Dataset content section start

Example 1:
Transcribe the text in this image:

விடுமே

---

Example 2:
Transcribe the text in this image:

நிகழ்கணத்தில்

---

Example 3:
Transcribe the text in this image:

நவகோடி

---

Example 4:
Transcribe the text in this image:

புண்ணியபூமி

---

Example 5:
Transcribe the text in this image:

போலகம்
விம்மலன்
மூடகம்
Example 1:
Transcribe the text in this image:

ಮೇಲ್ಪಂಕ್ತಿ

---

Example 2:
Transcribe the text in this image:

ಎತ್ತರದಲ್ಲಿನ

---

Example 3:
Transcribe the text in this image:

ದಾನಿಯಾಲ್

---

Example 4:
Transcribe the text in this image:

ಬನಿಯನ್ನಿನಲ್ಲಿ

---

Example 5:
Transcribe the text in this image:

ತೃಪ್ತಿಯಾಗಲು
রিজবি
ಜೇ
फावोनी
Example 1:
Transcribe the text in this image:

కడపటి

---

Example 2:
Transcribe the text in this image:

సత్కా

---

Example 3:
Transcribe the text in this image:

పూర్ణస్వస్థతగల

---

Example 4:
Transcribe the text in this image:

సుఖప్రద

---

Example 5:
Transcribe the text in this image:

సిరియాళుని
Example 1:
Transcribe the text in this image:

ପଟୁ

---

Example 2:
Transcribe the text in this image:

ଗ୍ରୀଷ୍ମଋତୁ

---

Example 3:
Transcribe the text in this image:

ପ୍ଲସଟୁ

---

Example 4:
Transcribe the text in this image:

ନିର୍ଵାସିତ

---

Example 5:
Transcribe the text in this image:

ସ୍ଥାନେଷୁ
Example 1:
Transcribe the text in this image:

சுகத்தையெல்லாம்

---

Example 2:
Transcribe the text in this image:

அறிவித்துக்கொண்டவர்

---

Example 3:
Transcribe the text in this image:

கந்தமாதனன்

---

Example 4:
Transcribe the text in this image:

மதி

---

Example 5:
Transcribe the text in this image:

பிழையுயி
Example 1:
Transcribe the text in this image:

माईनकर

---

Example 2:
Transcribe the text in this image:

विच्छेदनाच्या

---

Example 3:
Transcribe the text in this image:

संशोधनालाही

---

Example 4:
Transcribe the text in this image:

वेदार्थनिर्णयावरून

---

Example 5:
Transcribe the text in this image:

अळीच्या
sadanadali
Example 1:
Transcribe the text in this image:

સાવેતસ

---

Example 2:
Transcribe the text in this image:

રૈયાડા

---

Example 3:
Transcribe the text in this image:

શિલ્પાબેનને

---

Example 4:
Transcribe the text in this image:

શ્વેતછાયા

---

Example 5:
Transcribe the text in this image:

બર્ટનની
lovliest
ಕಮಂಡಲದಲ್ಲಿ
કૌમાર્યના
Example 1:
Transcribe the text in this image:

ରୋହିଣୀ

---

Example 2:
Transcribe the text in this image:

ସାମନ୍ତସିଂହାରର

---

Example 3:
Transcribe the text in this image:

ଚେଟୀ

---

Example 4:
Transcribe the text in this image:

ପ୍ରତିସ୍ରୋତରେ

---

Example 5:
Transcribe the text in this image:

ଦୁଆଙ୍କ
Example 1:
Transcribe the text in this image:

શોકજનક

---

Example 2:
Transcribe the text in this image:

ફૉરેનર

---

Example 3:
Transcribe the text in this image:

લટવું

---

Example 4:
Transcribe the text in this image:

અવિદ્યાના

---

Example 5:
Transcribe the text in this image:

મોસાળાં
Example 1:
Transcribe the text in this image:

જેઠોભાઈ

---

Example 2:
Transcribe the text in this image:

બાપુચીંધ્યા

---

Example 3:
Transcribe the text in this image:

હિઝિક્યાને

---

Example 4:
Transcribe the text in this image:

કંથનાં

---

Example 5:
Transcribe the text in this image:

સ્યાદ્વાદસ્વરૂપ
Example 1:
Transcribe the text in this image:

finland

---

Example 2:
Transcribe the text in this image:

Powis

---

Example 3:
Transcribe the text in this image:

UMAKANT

Dataset content section end

Exercise goal:
Restate the entries above. Match them exactly.

Response:
Example 1:
Transcribe the text in this image:

விடுமே

---

Example 2:
Transcribe the text in this image:

நிகழ்கணத்தில்

---

Example 3:
Transcribe the text in this image:

நவகோடி

---

Example 4:
Transcribe the text in this image:

புண்ணியபூமி

---

Example 5:
Transcribe the text in this image:

போலகம்
விம்மலன்
மூடகம்
Example 1:
Transcribe the text in this image:

ಮೇಲ್ಪಂಕ್ತಿ

---

Example 2:
Transcribe the text in this image:

ಎತ್ತರದಲ್ಲಿನ

---

Example 3:
Transcribe the text in this image:

ದಾನಿಯಾಲ್

---

Example 4:
Transcribe the text in this image:

ಬನಿಯನ್ನಿನಲ್ಲಿ

---

Example 5:
Transcribe the text in this image:

ತೃಪ್ತಿಯಾಗಲು
রিজবি
ಜೇ
फावोनी
Example 1:
Transcribe the text in this image:

కడపటి

---

Example 2:
Transcribe the text in this image:

సత్కా

---

Example 3:
Transcribe the text in this image:

పూర్ణస్వస్థతగల

---

Example 4:
Transcribe the text in this image:

సుఖప్రద

---

Example 5:
Transcribe the text in this image:

సిరియాళుని
Example 1:
Transcribe the text in this image:

ପଟୁ

---

Example 2:
Transcribe the text in this image:

ଗ୍ରୀଷ୍ମଋତୁ

---

Example 3:
Transcribe the text in this image:

ପ୍ଲସଟୁ

---

Example 4:
Transcribe the text in this image:

ନିର୍ଵାସିତ

---

Example 5:
Transcribe the text in this image:

ସ୍ଥାନେଷୁ
Example 1:
Transcribe the text in this image:

சுகத்தையெல்லாம்

---

Example 2:
Transcribe the text in this image:

அறிவித்துக்கொண்டவர்

---

Example 3:
Transcribe the text in this image:

கந்தமாதனன்

---

Example 4:
Transcribe the text in this image:

மதி

---

Example 5:
Transcribe the text in this image:

பிழையுயி
Example 1:
Transcribe the text in this image:

माईनकर

---

Example 2:
Transcribe the text in this image:

विच्छेदनाच्या

---

Example 3:
Transcribe the text in this image:

संशोधनालाही

---

Example 4:
Transcribe the text in this image:

वेदार्थनिर्णयावरून

---

Example 5:
Transcribe the text in this image:

अळीच्या
sadanadali
Example 1:
Transcribe the text in this image:

સાવેતસ

---

Example 2:
Transcribe the text in this image:

રૈયાડા

---

Example 3:
Transcribe the text in this image:

શિલ્પાબેનને

---

Example 4:
Transcribe the text in this image:

શ્વેતછાયા

---

Example 5:
Transcribe the text in this image:

બર્ટનની
lovliest
ಕಮಂಡಲದಲ್ಲಿ
કૌમાર્યના
Example 1:
Transcribe the text in this image:

ରୋହିଣୀ

---

Example 2:
Transcribe the text in this image:

ସାମନ୍ତସିଂହାରର

---

Example 3:
Transcribe the text in this image:

ଚେଟୀ

---

Example 4:
Transcribe the text in this image:

ପ୍ରତିସ୍ରୋତରେ

---

Example 5:
Transcribe the text in this image:

ଦୁଆଙ୍କ
Example 1:
Transcribe the text in this image:

શોકજનક

---

Example 2:
Transcribe the text in this image:

ફૉરેનર

---

Example 3:
Transcribe the text in this image:

લટવું

---

Example 4:
Transcribe the text in this image:

અવિદ્યાના

---

Example 5:
Transcribe the text in this image:

મોસાળાં
Example 1:
Transcribe the text in this image:

જેઠોભાઈ

---

Example 2:
Transcribe the text in this image:

બાપુચીંધ્યા

---

Example 3:
Transcribe the text in this image:

હિઝિક્યાને

---

Example 4:
Transcribe the text in this image:

કંથનાં

---

Example 5:
Transcribe the text in this image:

સ્યાદ્વાદસ્વરૂપ
Example 1:
Transcribe the text in this image:

finland

---

Example 2:
Transcribe the text in this image:

Powis

---

Example 3:
Transcribe the text in this image:

UMAKANT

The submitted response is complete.